WHAT IS EXPECTED: Collect every line of the records below that contains the string "fine", matching case exactly, and copy each such line unchanged.

PROVIDED DATA:

[Start]

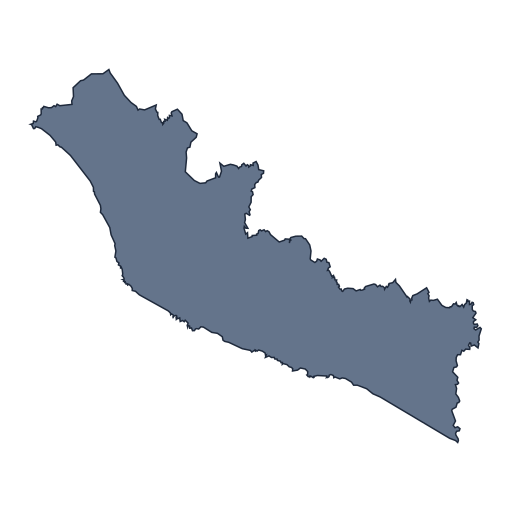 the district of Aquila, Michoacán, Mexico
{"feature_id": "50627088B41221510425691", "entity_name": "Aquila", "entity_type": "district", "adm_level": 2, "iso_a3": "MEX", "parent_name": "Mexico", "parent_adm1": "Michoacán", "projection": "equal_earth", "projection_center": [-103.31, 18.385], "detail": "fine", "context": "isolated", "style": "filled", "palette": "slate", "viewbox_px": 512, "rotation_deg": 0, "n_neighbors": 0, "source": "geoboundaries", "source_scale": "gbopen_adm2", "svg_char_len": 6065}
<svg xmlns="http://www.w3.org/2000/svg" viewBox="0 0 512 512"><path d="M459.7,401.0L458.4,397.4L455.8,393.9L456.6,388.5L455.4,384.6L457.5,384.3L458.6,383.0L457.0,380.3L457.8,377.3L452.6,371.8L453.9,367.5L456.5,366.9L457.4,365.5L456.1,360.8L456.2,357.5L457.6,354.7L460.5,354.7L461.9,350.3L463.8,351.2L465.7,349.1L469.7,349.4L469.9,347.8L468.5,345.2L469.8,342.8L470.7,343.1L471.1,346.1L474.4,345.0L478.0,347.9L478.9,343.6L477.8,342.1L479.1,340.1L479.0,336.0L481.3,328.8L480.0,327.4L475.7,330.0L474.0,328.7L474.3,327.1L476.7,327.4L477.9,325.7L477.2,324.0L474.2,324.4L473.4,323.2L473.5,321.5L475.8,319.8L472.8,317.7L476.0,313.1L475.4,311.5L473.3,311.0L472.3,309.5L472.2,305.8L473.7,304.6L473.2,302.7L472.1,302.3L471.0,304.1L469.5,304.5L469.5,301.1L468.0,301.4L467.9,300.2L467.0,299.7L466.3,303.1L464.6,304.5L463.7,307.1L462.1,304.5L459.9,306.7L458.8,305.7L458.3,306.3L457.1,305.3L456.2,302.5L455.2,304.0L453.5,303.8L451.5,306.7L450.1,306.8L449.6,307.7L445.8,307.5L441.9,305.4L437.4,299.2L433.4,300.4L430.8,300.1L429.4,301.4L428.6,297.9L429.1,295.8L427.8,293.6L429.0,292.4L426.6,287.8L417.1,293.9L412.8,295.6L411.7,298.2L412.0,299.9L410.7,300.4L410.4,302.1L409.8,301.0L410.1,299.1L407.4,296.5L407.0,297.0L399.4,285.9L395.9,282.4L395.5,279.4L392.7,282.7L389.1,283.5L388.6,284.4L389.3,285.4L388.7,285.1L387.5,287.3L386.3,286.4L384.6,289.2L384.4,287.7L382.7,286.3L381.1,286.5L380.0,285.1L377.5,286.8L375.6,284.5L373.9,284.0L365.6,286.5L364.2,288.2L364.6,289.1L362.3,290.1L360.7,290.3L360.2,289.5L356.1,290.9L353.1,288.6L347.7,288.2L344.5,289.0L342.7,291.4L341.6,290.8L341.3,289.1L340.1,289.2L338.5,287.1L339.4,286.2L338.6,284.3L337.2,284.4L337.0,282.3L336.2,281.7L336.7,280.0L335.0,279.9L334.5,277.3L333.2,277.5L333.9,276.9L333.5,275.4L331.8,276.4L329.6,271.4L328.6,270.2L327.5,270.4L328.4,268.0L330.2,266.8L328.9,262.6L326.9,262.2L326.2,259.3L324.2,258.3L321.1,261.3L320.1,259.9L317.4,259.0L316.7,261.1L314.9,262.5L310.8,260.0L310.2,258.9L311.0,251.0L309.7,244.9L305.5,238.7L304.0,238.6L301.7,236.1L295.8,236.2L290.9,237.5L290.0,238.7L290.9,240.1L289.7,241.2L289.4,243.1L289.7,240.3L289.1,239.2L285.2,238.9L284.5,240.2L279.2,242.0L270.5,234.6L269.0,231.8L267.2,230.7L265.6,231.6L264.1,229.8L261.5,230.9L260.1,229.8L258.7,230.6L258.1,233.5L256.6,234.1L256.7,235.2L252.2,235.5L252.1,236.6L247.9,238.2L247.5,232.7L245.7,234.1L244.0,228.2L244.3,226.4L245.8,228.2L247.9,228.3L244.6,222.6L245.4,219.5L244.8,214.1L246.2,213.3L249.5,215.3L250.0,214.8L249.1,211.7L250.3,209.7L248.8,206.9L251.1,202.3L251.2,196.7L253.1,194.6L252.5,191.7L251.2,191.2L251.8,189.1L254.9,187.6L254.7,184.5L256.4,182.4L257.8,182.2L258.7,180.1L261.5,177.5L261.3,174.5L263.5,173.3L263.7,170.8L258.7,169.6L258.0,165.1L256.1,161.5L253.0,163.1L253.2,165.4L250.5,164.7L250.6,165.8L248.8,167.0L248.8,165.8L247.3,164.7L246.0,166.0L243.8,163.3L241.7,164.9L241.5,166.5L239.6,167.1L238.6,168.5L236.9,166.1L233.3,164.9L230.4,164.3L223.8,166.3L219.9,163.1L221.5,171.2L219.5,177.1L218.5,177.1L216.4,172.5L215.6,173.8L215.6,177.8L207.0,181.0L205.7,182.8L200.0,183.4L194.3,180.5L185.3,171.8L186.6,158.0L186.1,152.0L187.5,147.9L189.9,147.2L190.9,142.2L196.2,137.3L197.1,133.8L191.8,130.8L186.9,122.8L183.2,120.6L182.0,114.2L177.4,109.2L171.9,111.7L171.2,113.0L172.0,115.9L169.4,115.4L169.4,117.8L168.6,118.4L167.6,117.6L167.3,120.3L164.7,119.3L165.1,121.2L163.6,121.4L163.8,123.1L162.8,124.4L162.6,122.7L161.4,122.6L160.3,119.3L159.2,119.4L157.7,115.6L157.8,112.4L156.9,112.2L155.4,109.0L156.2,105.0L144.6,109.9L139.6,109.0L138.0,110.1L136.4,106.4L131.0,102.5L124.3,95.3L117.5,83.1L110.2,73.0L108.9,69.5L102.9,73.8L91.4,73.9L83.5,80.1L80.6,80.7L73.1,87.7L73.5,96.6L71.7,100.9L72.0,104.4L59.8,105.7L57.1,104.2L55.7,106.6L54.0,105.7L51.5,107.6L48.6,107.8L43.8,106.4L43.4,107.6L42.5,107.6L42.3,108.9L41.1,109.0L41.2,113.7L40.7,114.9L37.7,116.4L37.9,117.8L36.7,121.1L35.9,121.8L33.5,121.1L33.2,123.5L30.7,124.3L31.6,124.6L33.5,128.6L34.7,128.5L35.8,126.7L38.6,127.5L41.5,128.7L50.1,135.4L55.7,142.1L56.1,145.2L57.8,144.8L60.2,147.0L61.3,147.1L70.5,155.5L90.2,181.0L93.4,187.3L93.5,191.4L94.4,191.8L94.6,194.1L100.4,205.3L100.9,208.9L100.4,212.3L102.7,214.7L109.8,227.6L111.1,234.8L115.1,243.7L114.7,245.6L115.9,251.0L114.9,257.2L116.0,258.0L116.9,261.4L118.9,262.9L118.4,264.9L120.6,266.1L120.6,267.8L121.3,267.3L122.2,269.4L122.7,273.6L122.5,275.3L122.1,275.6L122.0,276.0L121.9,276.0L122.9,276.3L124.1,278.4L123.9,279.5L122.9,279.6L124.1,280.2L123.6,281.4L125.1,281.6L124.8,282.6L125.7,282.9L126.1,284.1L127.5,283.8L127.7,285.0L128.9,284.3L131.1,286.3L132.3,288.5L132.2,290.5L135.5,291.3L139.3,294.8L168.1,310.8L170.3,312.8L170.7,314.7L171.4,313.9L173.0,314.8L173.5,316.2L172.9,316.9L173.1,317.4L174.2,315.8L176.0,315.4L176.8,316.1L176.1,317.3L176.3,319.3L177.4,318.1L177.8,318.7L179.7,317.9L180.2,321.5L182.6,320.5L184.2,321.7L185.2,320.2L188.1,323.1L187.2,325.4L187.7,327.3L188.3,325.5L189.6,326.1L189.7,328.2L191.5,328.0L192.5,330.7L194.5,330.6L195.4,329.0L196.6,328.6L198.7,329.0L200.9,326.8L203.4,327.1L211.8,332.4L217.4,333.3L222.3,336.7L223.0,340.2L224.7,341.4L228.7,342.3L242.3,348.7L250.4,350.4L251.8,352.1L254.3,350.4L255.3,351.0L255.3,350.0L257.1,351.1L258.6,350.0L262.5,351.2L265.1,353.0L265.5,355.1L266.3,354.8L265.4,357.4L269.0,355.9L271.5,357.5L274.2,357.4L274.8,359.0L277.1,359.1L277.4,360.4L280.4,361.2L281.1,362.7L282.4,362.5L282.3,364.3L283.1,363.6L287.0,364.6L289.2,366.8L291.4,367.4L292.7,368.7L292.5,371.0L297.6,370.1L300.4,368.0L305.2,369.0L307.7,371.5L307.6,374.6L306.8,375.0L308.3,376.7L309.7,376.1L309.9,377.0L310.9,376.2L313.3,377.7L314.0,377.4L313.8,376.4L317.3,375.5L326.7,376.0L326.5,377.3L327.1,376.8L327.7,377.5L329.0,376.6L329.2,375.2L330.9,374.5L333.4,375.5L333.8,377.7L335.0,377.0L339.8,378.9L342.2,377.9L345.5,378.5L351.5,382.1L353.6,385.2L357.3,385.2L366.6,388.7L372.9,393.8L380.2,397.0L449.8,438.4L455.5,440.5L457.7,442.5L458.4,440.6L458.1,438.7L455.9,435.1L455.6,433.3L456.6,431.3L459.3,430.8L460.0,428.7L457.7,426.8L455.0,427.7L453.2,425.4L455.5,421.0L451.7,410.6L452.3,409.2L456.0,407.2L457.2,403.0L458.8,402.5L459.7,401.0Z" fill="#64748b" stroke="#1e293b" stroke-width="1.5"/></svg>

[End]
[Start]

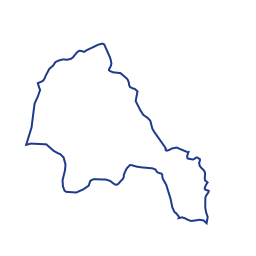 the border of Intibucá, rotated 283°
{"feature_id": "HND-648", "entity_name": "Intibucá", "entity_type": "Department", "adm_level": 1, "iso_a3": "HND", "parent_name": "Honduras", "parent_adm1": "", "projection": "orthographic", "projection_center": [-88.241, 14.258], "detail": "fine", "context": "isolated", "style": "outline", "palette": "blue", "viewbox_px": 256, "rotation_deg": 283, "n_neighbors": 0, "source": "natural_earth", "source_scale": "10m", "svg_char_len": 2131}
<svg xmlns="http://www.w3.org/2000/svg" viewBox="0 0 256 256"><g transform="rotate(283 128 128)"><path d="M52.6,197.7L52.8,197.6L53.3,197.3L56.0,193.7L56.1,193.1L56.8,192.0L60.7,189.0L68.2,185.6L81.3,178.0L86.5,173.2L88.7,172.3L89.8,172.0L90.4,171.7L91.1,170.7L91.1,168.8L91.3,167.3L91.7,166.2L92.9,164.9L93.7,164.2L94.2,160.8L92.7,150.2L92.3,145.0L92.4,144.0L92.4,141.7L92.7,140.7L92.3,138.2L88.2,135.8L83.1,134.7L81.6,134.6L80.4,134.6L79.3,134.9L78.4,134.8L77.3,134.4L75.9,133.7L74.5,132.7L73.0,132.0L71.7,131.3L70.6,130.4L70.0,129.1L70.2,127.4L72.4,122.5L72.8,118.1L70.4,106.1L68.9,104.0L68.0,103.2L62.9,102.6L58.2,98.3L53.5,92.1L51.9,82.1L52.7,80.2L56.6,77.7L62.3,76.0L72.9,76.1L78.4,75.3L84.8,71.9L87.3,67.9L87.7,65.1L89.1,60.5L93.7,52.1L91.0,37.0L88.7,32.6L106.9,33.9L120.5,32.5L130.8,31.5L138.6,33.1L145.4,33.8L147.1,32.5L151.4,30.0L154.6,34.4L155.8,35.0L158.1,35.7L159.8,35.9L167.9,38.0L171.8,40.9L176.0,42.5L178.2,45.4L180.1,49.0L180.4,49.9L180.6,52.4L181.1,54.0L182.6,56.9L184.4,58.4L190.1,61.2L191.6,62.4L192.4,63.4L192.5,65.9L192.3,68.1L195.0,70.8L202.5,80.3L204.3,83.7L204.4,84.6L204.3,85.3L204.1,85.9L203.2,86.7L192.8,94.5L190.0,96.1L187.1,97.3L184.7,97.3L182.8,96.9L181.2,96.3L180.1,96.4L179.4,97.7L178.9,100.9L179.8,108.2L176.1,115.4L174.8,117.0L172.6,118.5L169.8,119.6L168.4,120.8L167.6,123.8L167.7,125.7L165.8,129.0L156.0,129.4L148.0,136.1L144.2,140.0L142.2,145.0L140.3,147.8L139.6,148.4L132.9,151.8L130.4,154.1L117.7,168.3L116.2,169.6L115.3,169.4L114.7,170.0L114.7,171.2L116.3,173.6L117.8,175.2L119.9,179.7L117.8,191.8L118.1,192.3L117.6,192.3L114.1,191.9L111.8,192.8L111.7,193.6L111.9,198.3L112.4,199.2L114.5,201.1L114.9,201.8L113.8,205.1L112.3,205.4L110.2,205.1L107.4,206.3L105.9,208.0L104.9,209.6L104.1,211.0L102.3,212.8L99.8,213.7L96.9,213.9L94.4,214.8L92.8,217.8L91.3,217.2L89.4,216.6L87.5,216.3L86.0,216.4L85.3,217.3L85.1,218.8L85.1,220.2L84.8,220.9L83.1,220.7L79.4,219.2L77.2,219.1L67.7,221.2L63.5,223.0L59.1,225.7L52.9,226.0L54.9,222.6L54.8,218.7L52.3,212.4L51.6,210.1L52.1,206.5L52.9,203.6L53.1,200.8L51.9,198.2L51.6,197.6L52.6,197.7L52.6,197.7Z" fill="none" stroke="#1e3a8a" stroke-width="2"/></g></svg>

[End]

RESULT:
{"feature_id": "50627088B41221510425691", "entity_name": "Aquila", "entity_type": "district", "adm_level": 2, "iso_a3": "MEX", "parent_name": "Mexico", "parent_adm1": "Michoacán", "projection": "equal_earth", "projection_center": [-103.31, 18.385], "detail": "fine", "context": "isolated", "style": "filled", "palette": "slate", "viewbox_px": 512, "rotation_deg": 0, "n_neighbors": 0, "source": "geoboundaries", "source_scale": "gbopen_adm2", "svg_char_len": 6065}
{"feature_id": "HND-648", "entity_name": "Intibucá", "entity_type": "Department", "adm_level": 1, "iso_a3": "HND", "parent_name": "Honduras", "parent_adm1": "", "projection": "orthographic", "projection_center": [-88.241, 14.258], "detail": "fine", "context": "isolated", "style": "outline", "palette": "blue", "viewbox_px": 256, "rotation_deg": 283, "n_neighbors": 0, "source": "natural_earth", "source_scale": "10m", "svg_char_len": 2131}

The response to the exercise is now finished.